“When something human is recorded, good travel writing happens” (Paul Theroux)
I am fascinated by the many routes that travel writing can take. For travel writing is not only about a particular destination, but also about the process of traveling. And what involves traveling is always interesting: the planning, expectations, leaving home and arriving at the destination. Discovering the place, experiencing it, savoring its flavors. What I find more compelling about travel writing is not the direct description of the place per se. There are limitless sources of information (travel guides, the internet) that will give you factual information about the place you choose to visit. What interests me the most is how a particular travel record can bring a particular place to life, make it somehow real and meaningful to you. When the author’s vision of the setting becomes intimate through narrative, this is when you have me.

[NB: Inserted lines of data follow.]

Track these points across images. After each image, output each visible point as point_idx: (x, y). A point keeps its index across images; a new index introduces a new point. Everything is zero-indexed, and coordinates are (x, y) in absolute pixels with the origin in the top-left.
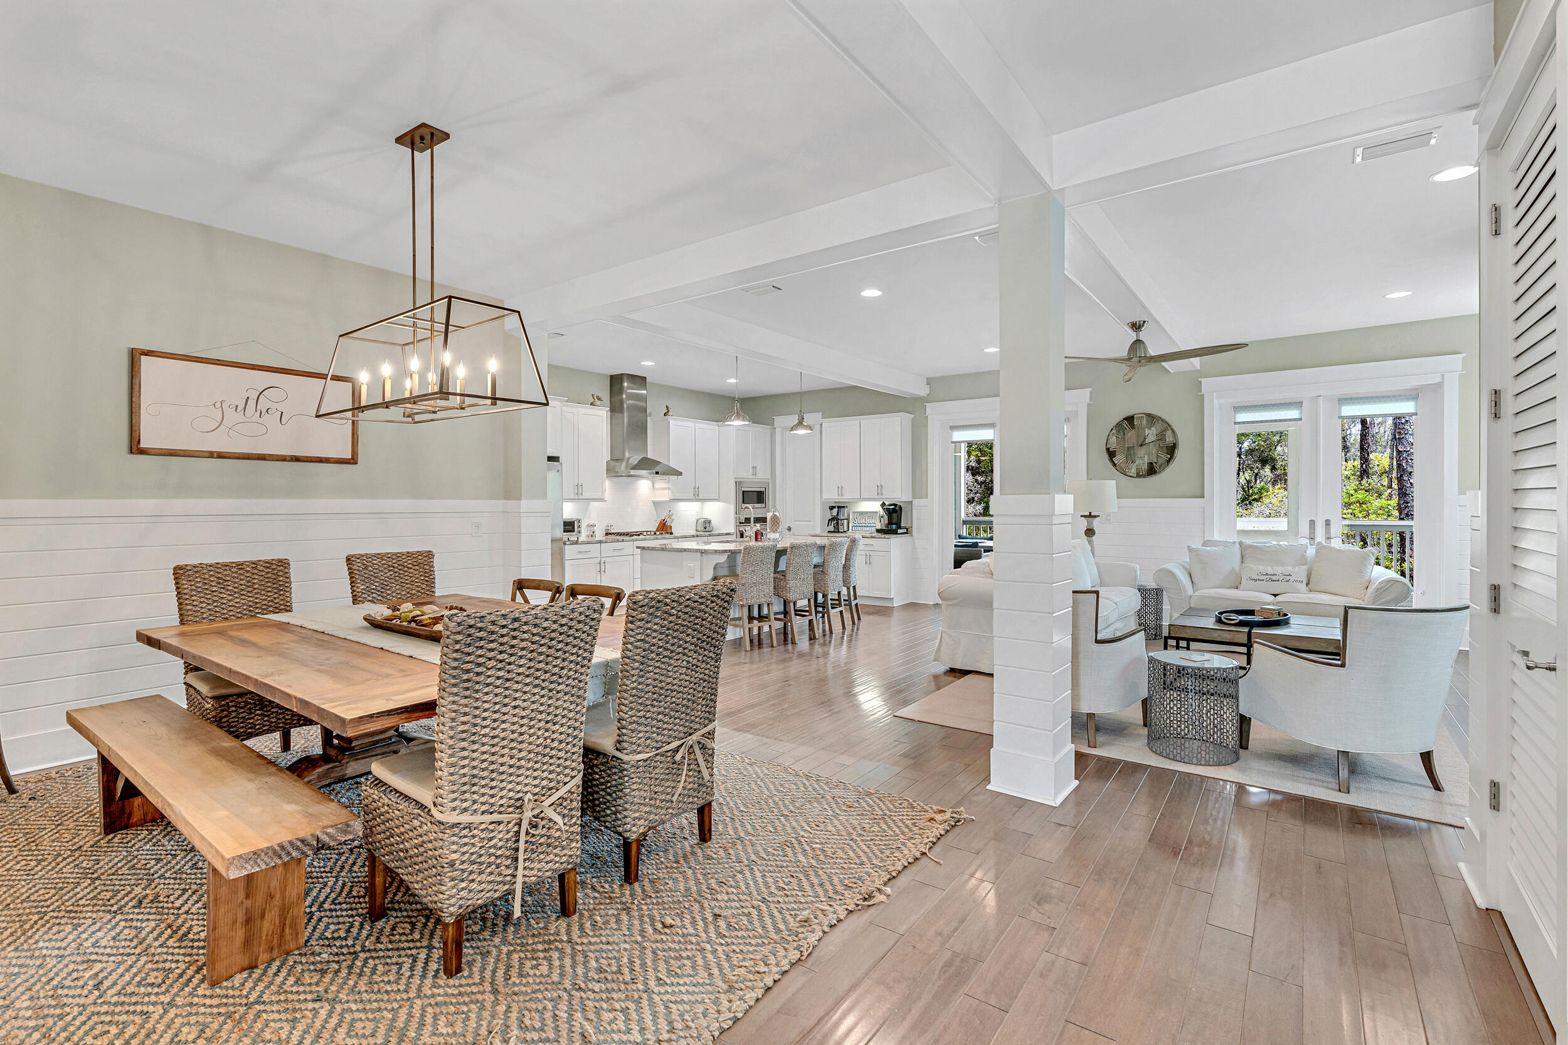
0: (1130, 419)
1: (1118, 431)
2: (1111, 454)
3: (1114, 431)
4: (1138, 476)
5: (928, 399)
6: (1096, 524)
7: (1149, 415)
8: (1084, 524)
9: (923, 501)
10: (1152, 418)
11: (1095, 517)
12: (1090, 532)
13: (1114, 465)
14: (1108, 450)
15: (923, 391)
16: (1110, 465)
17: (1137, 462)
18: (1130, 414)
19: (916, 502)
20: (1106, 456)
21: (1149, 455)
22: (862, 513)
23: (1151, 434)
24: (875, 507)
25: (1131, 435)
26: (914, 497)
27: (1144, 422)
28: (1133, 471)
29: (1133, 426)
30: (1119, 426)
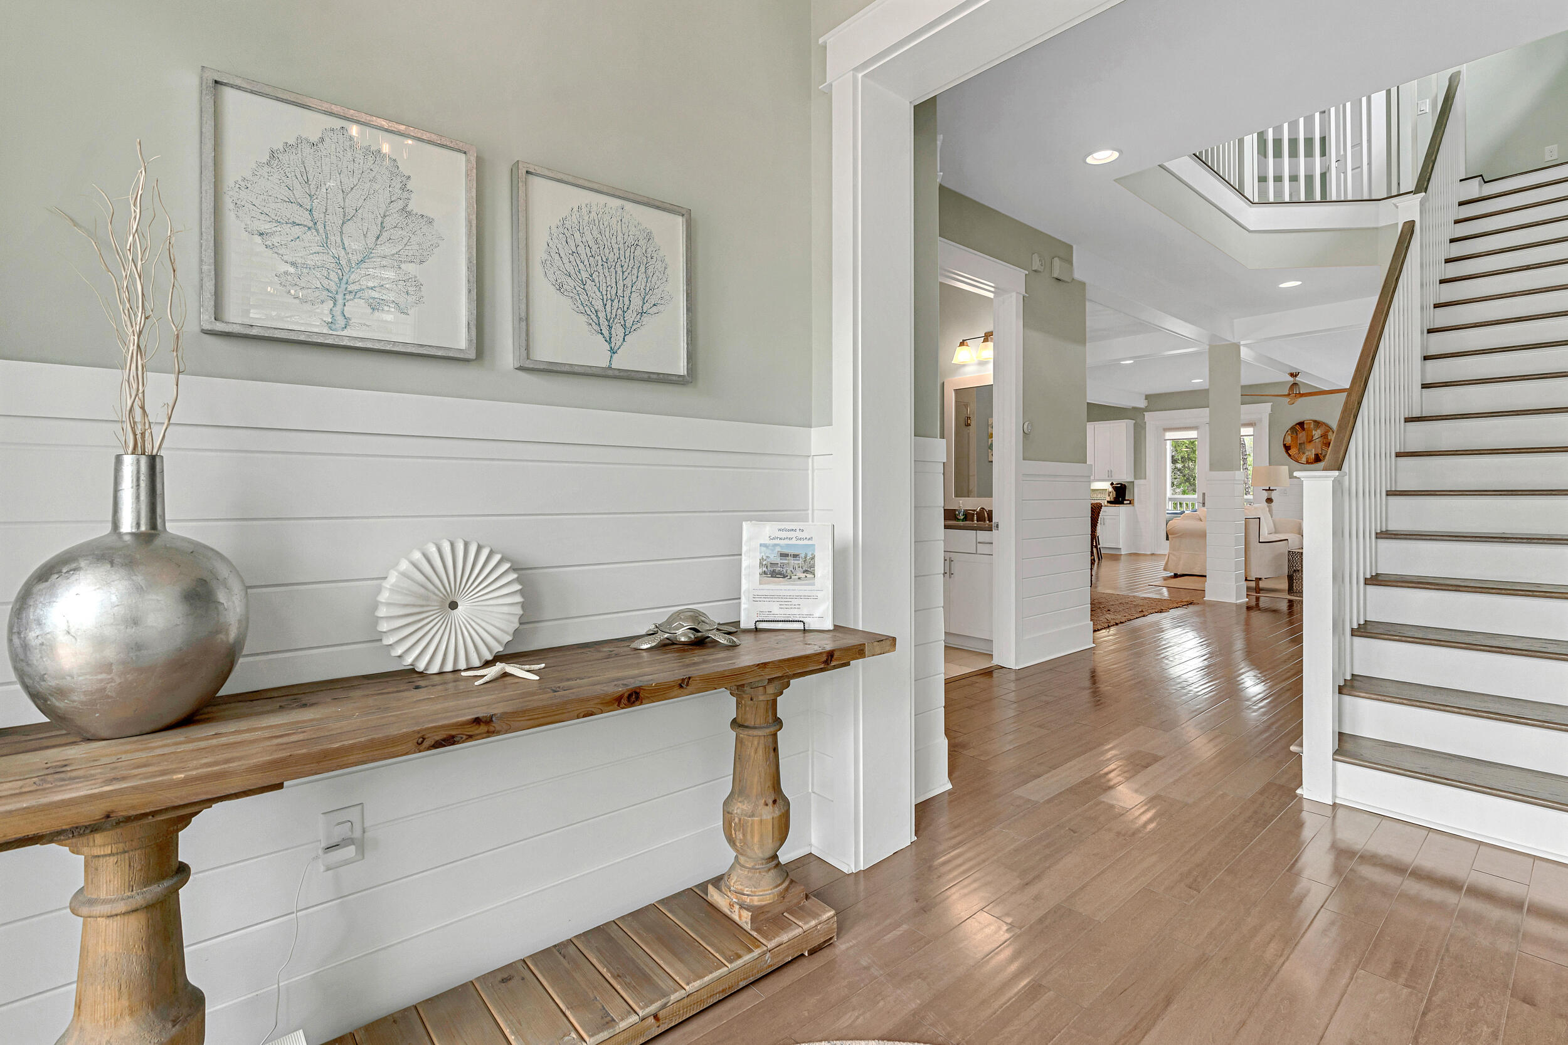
0: (1301, 424)
1: (1292, 433)
2: (1287, 448)
3: (1289, 432)
4: (1308, 463)
5: (1147, 409)
6: (1274, 495)
7: (1315, 421)
8: (1265, 495)
9: (1142, 482)
10: (1318, 424)
11: (1273, 490)
12: (1269, 500)
13: (1290, 455)
14: (1284, 445)
15: (1142, 404)
16: (1286, 455)
17: (1307, 454)
18: (1301, 420)
19: (1136, 482)
20: (1283, 450)
21: (1315, 448)
22: (1094, 490)
23: (1317, 434)
24: (1106, 486)
25: (1302, 436)
26: (1135, 478)
27: (1312, 426)
28: (1304, 460)
29: (1303, 429)
30: (1293, 429)
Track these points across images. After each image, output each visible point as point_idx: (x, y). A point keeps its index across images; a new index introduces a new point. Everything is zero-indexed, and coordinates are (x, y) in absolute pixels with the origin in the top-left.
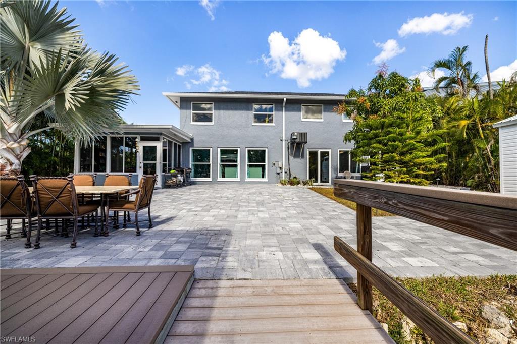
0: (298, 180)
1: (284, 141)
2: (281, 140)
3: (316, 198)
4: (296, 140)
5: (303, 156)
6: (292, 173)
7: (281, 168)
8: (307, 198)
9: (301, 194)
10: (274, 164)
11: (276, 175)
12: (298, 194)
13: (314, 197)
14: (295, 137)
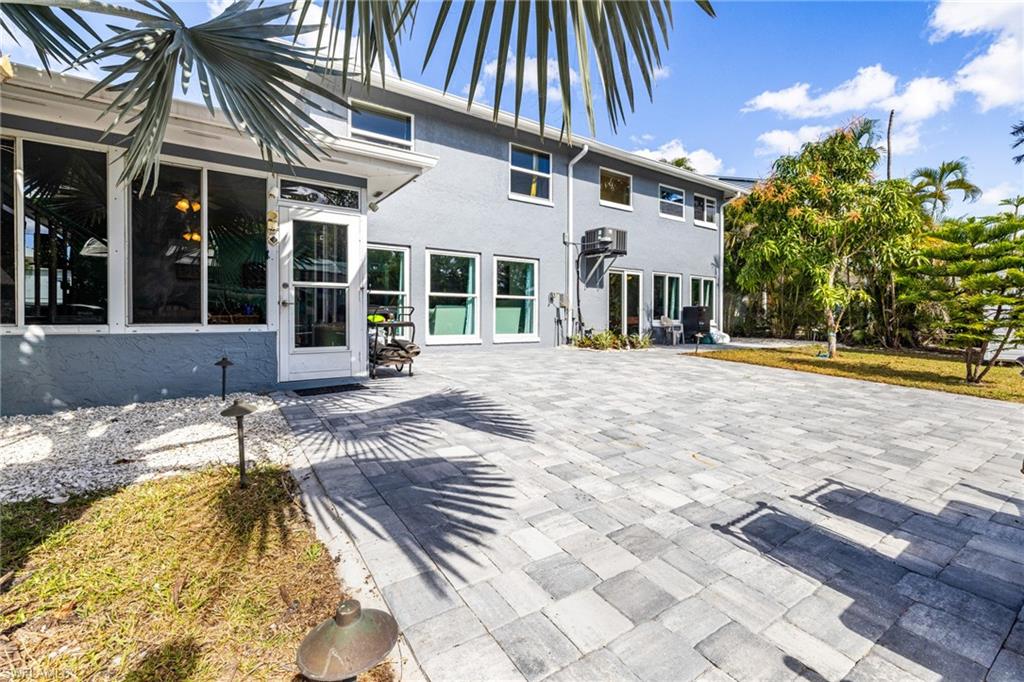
1: (571, 246)
2: (565, 243)
4: (609, 246)
6: (583, 321)
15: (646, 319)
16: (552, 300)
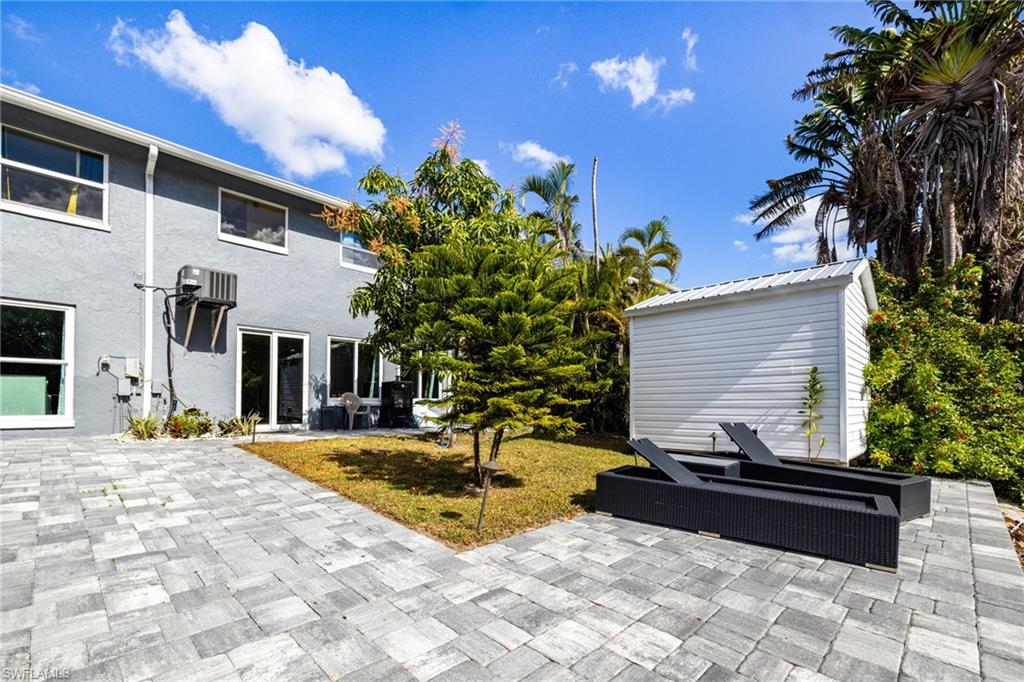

This is when the genre defies the definition of travelogue, a travel documentary. This is when travel narratives blur the distinctions between a direct description of the place and the literary. Because somebody’s description of a place is always a reconstruction. That is, the writer will have to rely on his memory of the place. And we all know how unreliable sometimes our memories are. This is when the author manages to transport the reader to a place: take him along the alleys, visit rooms, tea gardens or a corner of a quaint restaurant.
One thing to bear in mind: traveling is a journey and every journey is about a quest.
The structure of the travel narrative is also mythic: a) the hero leaves home; b) the hero undergoes adventures and c) the hero returns home. The structure of the quest narrative is old and mythic, which means that we somehow recognize it within ourselves. After all, we are all in the quest for something. We are all in a great journey. We are all travelers.